Toronto, Ontario ⁠⁠— In this weekly Tuesday Ticker, Rivian sees some executive shake-ups amid an already tumultuous year, while another battery tech player sets its sights on Quebec’s cathode active materials (CAM).

Do the Rivian shuffle

Rivian is reorganizing its executive ranks as one of its top manufacturing officers parts ways with the EV automaker.

Via an email to Bloomberg News last Friday, CEO R.J. Scaringe said that Charly Mwangi, the head of Rivian’s manufacturing engineering, has left the company.

As head of Rivian’s manufacturing engineering department, Mwangi helped kickstart the OEM’s manufacturing process, said CNN. 

Rivian’s new chief operations officer, former Magna International Inc. executive Frank Klein, will start on June 1, Scaringe said. 

“This is an important time for our growing business, all of which is happening in an extremely challenging environment,” Scaringe wrote. “We are well-positioned for long-term success, but we must continuously evaluate how we operate.”

Rivian has struggled with supply shortages and manufacturing hiccups since it began producing its new models late in 2021. The electric vehicle startup has been heralded as a competitor to Tesla and became the largest initial public offering last year⁠—but its shares have fallen more than 70 percent this year.

More CAM in Québec

Vancouver-based battery tech firm Nano One has agreed to the purchase of John Matthey Battery Materials Canada and its cathode plant in Candiac, Que. in an approximately $10.3 million deal. 

The deal will see Johnson Matthey’s roughly nine-acre (four-hectare) property in Candiac, a suburb of Montreal, and an on-site plant⁠—which occupies about one-tenth of the site⁠—along with the facility’s equipment and team transferred to Nano One.

Johnson Matthey’s Canadian battery material plant was built in 2012 and produces cathode active material (CAM) for lithium iron phosphate batteries, which are commonly used in EVs made in China but are just now spreading to American models. 

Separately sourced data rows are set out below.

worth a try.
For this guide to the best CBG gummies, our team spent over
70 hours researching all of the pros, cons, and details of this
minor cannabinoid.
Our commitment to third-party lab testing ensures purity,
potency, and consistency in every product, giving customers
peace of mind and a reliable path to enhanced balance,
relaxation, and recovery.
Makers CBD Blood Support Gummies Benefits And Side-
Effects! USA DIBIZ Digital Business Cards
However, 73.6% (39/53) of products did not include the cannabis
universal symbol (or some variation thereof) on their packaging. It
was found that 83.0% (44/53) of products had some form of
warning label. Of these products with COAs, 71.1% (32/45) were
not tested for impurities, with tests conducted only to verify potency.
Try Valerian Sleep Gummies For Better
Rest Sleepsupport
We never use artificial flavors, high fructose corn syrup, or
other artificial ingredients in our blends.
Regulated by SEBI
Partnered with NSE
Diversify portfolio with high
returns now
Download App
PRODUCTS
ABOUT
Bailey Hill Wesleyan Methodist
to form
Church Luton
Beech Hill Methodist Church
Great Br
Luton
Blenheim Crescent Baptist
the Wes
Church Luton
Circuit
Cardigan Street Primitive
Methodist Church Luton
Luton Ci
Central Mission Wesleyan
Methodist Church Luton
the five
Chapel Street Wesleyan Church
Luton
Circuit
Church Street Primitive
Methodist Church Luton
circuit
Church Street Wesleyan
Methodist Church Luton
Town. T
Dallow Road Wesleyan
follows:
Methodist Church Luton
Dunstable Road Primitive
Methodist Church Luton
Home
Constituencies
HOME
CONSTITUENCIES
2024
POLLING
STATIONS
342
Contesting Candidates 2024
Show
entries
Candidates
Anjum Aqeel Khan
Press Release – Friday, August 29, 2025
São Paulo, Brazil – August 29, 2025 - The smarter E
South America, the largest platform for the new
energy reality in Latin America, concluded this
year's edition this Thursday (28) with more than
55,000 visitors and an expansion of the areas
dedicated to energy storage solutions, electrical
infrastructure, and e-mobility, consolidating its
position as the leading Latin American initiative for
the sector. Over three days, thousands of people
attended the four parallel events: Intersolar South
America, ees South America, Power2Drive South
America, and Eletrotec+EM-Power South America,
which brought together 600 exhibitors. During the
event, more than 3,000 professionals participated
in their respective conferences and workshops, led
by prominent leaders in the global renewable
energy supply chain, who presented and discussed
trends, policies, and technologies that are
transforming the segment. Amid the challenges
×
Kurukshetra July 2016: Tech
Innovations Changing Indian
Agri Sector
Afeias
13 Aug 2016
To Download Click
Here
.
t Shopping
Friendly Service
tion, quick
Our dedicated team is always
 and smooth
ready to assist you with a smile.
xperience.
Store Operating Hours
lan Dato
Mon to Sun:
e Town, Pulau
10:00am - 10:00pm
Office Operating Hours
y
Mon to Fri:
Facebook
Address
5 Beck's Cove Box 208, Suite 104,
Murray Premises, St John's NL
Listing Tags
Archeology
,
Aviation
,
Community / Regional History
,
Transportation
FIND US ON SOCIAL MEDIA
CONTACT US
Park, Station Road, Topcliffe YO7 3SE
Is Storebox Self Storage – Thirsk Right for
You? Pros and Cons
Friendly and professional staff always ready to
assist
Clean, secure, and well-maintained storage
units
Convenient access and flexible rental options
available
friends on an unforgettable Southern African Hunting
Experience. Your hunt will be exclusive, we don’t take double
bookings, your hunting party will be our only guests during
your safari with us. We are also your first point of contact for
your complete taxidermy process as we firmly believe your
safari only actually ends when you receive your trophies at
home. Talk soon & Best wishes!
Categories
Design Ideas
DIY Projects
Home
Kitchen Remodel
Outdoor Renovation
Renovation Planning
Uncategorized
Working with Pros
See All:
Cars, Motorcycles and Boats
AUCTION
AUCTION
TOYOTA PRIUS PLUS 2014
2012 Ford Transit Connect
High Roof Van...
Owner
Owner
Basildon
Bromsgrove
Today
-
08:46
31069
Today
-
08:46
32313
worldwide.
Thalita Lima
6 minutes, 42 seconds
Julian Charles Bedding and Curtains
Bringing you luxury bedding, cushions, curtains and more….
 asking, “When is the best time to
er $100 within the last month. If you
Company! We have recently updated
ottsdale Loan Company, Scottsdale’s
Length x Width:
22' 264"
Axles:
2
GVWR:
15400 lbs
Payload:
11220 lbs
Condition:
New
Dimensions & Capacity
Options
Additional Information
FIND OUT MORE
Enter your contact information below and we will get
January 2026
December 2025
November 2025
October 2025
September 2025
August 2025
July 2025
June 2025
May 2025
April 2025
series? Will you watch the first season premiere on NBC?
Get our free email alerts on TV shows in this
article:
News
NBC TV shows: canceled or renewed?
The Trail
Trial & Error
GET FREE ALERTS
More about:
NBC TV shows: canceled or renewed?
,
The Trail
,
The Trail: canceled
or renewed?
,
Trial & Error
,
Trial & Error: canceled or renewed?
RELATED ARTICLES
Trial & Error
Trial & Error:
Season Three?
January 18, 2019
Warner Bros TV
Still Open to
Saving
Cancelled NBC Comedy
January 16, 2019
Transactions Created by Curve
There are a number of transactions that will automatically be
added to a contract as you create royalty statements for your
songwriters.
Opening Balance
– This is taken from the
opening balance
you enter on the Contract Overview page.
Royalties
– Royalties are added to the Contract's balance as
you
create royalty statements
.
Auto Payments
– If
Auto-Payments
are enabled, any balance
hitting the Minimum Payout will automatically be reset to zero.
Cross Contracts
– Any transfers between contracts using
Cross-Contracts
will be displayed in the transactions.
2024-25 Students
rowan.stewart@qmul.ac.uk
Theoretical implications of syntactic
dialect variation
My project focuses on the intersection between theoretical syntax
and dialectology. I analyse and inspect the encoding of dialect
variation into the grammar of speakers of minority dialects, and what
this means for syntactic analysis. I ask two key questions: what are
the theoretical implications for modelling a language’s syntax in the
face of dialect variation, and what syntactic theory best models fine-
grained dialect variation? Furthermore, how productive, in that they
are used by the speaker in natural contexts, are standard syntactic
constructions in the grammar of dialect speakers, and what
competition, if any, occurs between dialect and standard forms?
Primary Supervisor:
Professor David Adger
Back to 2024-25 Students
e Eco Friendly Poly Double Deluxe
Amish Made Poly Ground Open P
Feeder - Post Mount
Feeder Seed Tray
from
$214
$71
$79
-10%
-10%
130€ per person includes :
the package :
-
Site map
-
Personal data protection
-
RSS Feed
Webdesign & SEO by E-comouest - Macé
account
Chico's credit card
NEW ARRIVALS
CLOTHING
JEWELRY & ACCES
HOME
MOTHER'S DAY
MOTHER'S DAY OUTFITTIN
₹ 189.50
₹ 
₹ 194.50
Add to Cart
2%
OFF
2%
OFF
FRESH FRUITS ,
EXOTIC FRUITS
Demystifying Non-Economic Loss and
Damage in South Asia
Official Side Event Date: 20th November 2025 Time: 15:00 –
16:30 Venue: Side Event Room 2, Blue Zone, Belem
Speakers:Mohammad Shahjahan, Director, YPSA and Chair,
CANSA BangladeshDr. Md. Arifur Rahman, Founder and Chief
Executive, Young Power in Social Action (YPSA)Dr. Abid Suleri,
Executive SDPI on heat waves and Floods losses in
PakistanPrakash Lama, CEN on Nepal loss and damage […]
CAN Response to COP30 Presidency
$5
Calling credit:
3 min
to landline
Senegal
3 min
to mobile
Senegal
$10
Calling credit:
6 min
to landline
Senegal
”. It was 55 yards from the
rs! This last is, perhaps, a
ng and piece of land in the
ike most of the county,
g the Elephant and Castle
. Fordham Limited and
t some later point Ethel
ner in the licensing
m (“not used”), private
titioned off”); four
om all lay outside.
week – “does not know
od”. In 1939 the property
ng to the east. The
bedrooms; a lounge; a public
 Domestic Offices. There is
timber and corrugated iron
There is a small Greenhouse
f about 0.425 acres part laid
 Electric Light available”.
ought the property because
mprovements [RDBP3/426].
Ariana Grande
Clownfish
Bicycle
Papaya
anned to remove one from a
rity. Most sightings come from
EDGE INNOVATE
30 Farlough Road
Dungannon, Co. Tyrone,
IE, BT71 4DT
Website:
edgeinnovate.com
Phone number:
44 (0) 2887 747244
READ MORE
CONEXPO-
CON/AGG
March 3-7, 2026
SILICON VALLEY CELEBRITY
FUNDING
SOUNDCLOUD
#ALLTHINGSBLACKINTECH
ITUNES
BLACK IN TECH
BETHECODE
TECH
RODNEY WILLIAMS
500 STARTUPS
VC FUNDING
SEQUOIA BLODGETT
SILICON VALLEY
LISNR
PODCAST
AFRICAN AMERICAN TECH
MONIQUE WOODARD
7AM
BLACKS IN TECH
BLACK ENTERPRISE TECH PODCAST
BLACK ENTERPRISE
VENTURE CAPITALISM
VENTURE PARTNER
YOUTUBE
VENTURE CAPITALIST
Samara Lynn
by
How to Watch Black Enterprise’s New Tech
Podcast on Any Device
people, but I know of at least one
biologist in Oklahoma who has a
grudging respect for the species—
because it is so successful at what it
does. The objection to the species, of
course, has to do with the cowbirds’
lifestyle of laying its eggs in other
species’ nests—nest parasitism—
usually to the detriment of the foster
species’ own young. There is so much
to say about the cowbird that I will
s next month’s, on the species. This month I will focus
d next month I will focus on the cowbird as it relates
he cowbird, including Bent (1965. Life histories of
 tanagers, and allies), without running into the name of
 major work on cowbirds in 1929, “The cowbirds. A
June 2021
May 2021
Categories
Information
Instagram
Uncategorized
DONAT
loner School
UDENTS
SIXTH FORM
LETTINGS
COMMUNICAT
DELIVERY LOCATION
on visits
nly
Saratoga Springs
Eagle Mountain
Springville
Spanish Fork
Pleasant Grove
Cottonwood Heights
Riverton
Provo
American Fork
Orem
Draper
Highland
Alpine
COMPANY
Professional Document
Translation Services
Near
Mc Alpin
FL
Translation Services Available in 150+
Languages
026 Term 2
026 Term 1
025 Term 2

Nano One CEO Dan Blondal said the expanding need for North America-produced CAM will give the company an opportunity to become a leader in the industry.

“Experienced employees are at the core of this deal and will help fast-track Nano One’s learning curve,” he said in a release. “The facility is in Greater Montreal and strategically located in proximity to employees and their families, international airports, major port facilities and is a critical link in the mines-to-mobility initiative.”

Blondal added the Quebec plant is already commercially proven, shipping products to Tier 1 automotive suppliers and a variety of other customers in the last decade. While lithium iron phosphate batteries have taken off in the Chinese EV market in the past couple of years, the technology was first commercialized in Quebec.

Other major players have taken notice of Quebec’s position in the CAM market; in early March, both BASF and Ford announced separate ventures on battery material plants in Bécancour, Que.